ALTER TABLE whiskey.inventory_v1.whiskeys ADD CONSTRAINT distillery_name_chk CHECK (distillery_name IN ('Glenmorangie','Penderyn'));
ALTER TABLE whiskey.inventory_v1.whiskeys ADD CONSTRAINT distillery_country_chk CHECK (distillery_name IN ('Scotland','Wales'));

### Test

In [0]:
%python
def try_insert(sql_statement):
    try:
        spark.sql(sql_statement)
        print("Insert succeeded.")
    except:
        print("Insert failed.")

# Run inserts separately
try_insert("""
    INSERT INTO whiskey.inventory_v1.distilleries (distillery_name, distillery_country)
    VALUES ('Glenmorangie', 'Scotland')
""")

try_insert("""
    INSERT INTO whiskey.inventory_v1.distilleries (distillery_name, distillery_country)
    VALUES ('Penderyn', 'Wales')
""")

try_insert("""
    INSERT INTO whiskey.inventory_v1.distilleries (distillery_name, distillery_country)
    VALUES ('Guff', 'Guff')  -- known to violate constraints
""")


In [0]:
%python
def try_insert(sql_statement):
    try:
        spark.sql(sql_statement)
        print("Insert succeeded.")
    except:
        print("Insert failed.")

# Run inserts separately
try_insert("""
    INSERT INTO whiskey.inventory_v1.whiskeys (whiskey_name, whiskey_age, whiskey_type, distillery_name, distillery_country)
    VALUES ('Glenmorangie 12', 12, 'Single Malt', 'Glenmorangie', 'Scotland')
""")

try_insert("""
    INSERT INTO whiskey.inventory_v1.whiskeys (whiskey_name, whiskey_age, whiskey_type, distillery_name, distillery_country)
    VALUES ('Myth', 5, 'Single Malt', 'Penderyn', 'Wales')
""")

try_insert("""
    INSERT INTO whiskey.inventory_v1.whiskeys (whiskey_name, whiskey_age, whiskey_type, distillery_name, distillery_country)
    VALUES ('Invalid Whiskey', 10, 'Blended', 'Nonexistent Distillery', 'Nowhere')
""")



## Gotchas

1. Primary key and foreign key constraints are informational only.

## Wishlist

1. Isolate development environment such as a container.
2. Declaratively publish schema interface (pulumi?).
2. Ensure domain driven design carried out to discover domains and services.
3. Ensure that the data product mapped to the schema is geared towards a value and not an entity.
4. Cross field validation checks e.g.
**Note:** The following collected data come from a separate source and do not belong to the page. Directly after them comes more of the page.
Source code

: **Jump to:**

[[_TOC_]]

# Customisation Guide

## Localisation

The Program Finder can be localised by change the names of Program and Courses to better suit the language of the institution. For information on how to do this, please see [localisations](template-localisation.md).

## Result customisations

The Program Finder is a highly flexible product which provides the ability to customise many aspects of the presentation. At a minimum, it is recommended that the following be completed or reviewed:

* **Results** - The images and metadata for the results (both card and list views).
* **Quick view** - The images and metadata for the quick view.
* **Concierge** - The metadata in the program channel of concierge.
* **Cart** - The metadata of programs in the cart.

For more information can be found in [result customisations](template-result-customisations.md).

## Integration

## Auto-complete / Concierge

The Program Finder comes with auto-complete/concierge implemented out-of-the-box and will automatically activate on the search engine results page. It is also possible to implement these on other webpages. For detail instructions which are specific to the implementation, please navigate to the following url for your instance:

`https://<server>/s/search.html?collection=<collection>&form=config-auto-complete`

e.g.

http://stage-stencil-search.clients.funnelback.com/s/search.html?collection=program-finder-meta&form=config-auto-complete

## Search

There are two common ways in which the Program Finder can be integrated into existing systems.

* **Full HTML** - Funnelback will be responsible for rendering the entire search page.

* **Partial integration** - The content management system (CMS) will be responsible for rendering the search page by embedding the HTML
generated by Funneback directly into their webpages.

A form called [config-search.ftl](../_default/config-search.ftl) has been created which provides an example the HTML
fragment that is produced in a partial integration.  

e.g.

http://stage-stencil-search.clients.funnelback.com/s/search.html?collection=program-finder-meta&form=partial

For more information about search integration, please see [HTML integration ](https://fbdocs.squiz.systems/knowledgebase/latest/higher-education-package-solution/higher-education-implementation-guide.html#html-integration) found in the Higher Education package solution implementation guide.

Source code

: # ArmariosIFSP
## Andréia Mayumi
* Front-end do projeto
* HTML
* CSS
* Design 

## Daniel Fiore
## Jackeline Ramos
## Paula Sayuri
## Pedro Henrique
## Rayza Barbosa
Penderyn only in Wales - unit test?
5. Modularise constraint testing if repeated across models.
6. Low resourced prevention of duplicates.
7. Action commands to interface with schema akin to POST, READ etc so goes through this logic to interact with data products.
8. Prevent all reads other than via correct POST action - does this mean expose views only for READ and have appropriate functions for POST?
10. Default ability before create table.